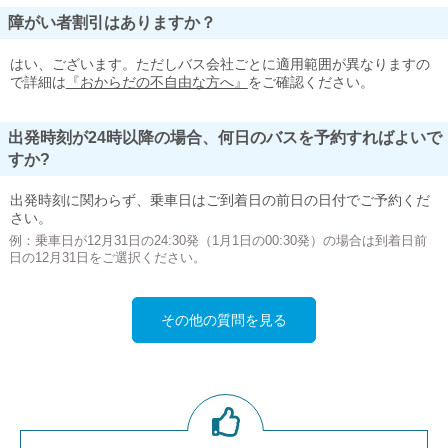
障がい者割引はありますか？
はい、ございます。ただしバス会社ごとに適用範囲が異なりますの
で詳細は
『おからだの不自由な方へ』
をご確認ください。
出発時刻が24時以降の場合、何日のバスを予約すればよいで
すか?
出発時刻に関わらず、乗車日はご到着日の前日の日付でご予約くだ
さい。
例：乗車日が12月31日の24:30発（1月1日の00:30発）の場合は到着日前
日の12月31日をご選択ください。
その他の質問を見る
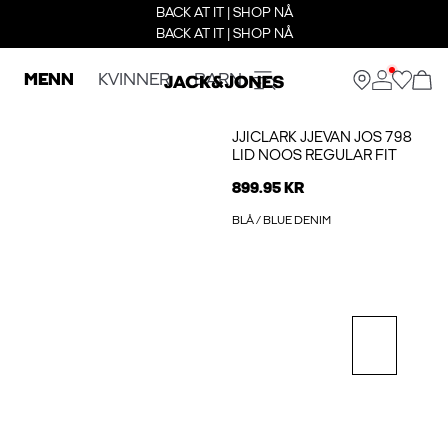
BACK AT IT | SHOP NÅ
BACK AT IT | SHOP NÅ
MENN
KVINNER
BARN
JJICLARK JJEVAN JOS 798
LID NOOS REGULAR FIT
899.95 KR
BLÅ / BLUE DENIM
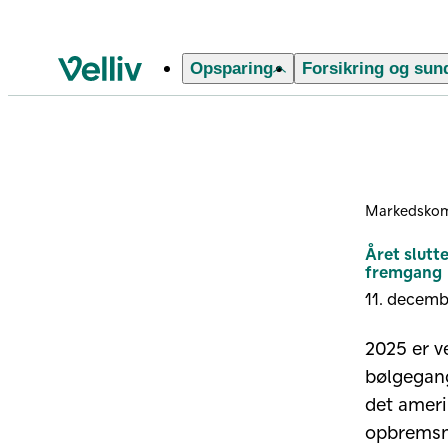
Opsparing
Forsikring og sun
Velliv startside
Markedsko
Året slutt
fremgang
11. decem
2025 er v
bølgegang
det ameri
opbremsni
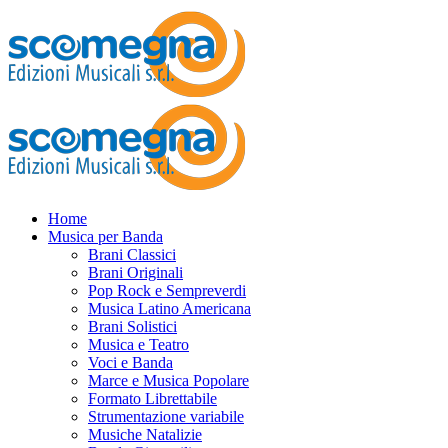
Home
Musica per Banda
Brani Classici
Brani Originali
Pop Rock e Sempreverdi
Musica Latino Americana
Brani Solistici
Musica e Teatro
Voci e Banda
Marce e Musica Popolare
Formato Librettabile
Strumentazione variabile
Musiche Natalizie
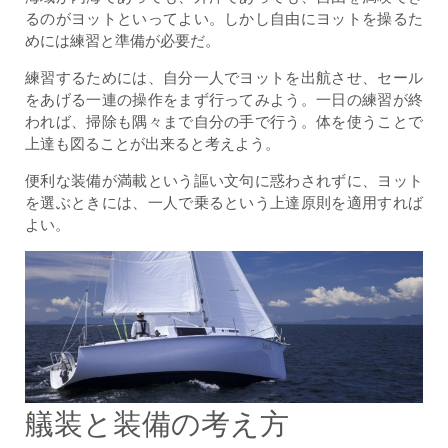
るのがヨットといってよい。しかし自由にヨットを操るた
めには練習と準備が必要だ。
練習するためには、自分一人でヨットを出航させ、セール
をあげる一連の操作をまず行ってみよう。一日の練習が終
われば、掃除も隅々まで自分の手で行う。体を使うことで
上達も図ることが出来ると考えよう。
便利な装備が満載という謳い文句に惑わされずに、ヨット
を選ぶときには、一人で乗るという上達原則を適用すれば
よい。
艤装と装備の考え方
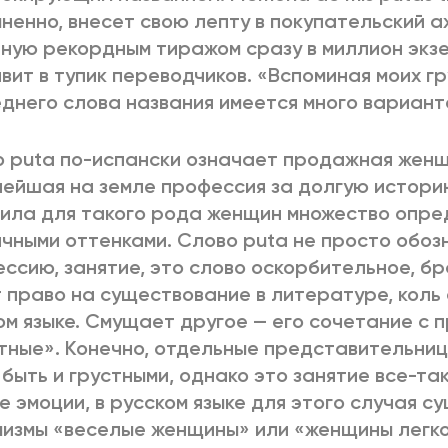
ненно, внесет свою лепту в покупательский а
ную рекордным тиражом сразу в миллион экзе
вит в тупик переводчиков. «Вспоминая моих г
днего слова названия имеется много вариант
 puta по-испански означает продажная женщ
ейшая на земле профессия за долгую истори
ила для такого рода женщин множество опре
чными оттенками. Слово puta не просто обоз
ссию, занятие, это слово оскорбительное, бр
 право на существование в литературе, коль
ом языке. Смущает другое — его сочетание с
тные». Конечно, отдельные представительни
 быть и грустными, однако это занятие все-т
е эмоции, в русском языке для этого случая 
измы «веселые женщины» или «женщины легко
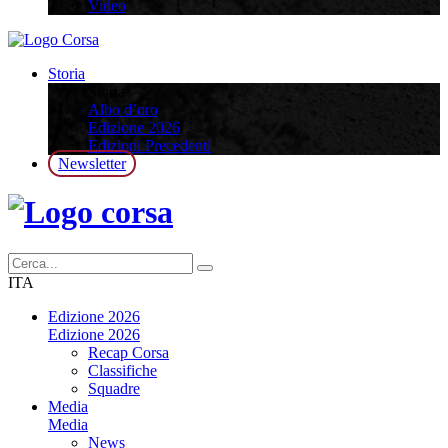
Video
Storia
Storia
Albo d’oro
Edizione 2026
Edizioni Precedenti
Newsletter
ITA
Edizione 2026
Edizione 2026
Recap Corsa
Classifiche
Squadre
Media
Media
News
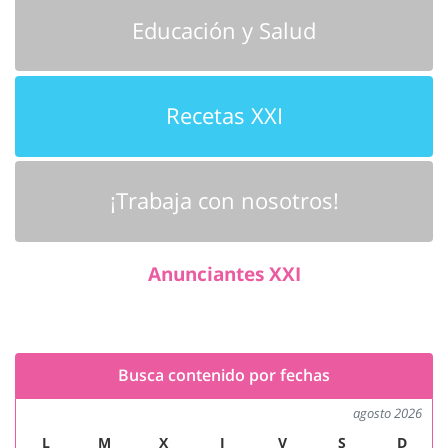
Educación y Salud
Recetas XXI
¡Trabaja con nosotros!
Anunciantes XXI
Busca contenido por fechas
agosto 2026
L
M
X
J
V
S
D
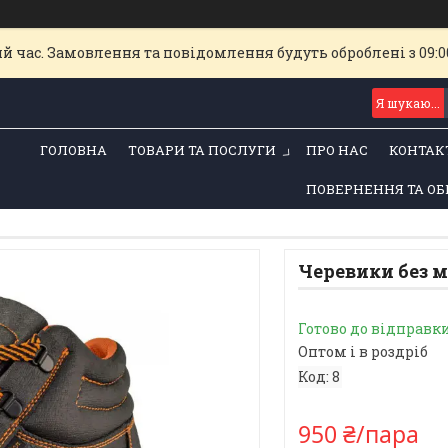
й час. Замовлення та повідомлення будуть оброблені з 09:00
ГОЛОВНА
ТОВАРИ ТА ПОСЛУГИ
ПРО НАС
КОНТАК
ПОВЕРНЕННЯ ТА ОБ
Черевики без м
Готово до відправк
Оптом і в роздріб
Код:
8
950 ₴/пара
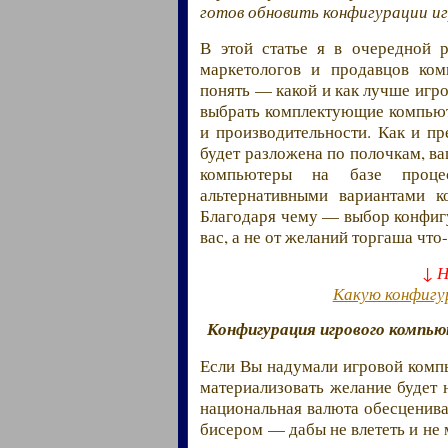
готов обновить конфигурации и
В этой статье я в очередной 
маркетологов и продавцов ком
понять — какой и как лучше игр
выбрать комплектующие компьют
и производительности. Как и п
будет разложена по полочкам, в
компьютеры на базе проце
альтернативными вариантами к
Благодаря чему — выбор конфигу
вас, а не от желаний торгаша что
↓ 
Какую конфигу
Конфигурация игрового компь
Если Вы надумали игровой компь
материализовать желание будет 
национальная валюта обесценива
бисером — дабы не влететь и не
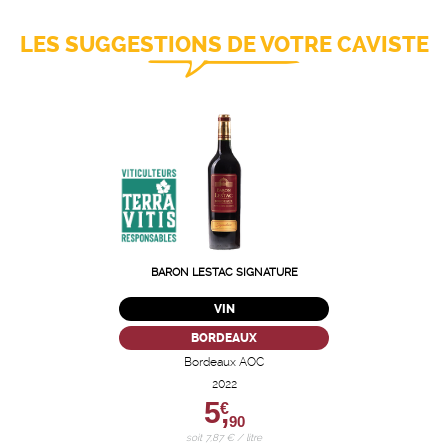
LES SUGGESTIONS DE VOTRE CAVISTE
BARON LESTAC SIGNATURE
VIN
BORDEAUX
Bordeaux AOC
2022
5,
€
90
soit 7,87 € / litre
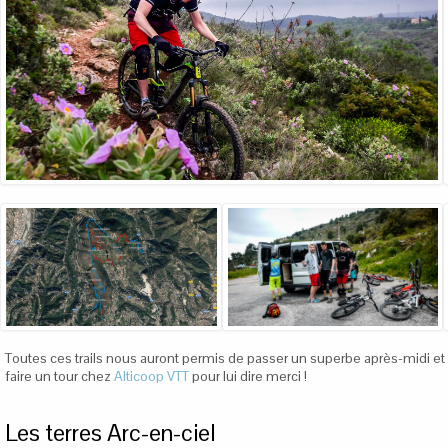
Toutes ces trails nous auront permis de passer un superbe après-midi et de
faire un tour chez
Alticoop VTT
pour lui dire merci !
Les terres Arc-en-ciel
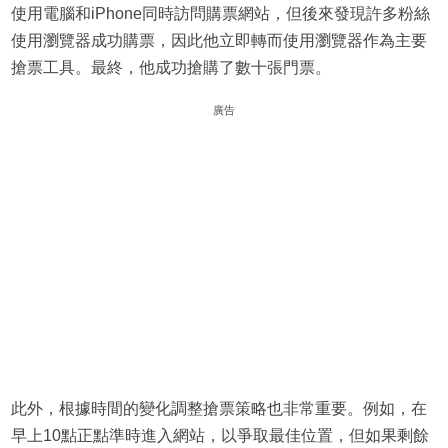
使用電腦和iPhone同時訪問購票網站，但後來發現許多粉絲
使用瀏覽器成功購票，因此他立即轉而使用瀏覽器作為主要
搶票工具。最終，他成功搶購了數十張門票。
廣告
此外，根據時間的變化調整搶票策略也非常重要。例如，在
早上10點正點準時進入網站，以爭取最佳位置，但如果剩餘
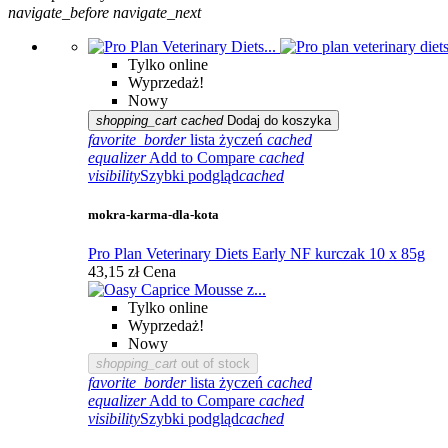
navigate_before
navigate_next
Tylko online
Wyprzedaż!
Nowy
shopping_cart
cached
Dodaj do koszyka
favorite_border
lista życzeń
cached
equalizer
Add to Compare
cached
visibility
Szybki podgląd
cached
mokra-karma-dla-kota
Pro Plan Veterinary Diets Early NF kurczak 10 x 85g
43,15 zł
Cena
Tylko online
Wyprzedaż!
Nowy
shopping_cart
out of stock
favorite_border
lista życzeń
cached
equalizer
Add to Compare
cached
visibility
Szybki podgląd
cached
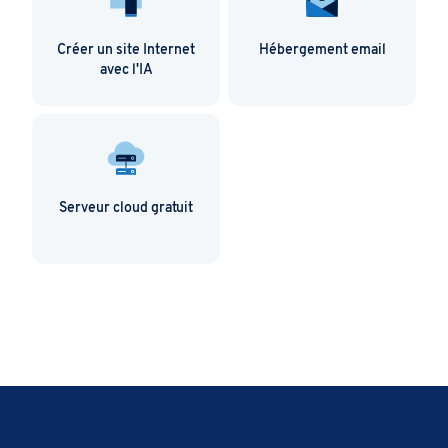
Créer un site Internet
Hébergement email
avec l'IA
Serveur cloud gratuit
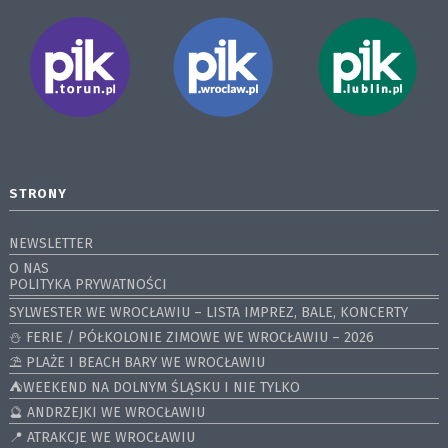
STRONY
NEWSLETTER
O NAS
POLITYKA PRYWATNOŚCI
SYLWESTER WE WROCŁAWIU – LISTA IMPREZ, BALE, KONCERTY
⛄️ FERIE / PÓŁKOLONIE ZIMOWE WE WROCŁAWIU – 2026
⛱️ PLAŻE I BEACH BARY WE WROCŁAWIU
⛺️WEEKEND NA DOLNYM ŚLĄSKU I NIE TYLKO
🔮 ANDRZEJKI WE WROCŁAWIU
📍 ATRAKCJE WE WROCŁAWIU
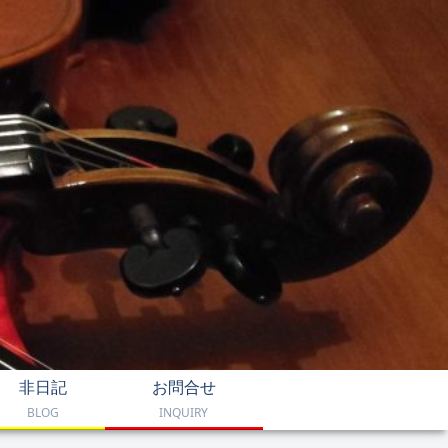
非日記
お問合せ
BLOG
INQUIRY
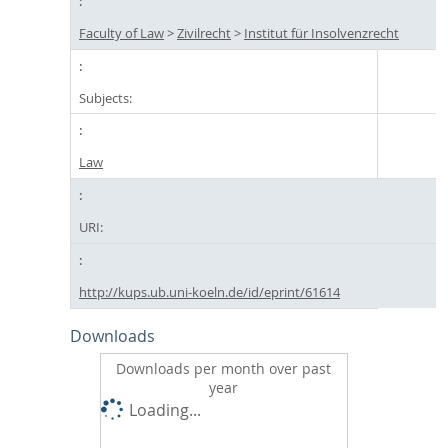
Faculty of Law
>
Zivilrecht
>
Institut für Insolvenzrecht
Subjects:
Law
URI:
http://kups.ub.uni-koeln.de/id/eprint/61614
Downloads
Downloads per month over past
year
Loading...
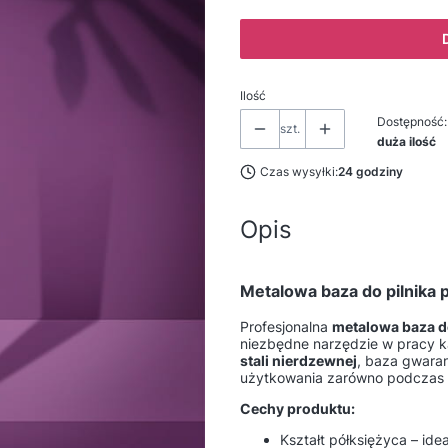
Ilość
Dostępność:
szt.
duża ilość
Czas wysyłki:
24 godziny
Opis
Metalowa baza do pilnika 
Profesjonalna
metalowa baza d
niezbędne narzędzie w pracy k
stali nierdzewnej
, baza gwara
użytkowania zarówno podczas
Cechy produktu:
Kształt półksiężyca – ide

--

Task goal — Copy out the lines, unchanged, starting with the line that contains "готов обновить конфигурации и" and ending with the line that contains "материализовать желание будет", including both.

Response —
готов обновить конфигурации и
В этой статье я в очередной 
маркетологов и продавцов ком
понять — какой и как лучше игр
выбрать комплектующие компьют
и производительности. Как и п
будет разложена по полочкам, в
компьютеры на базе проце
альтернативными вариантами к
Благодаря чему — выбор конфигу
вас, а не от желаний торгаша что
↓ 
Какую конфигу
Конфигурация игрового компь
Если Вы надумали игровой компь
материализовать желание будет 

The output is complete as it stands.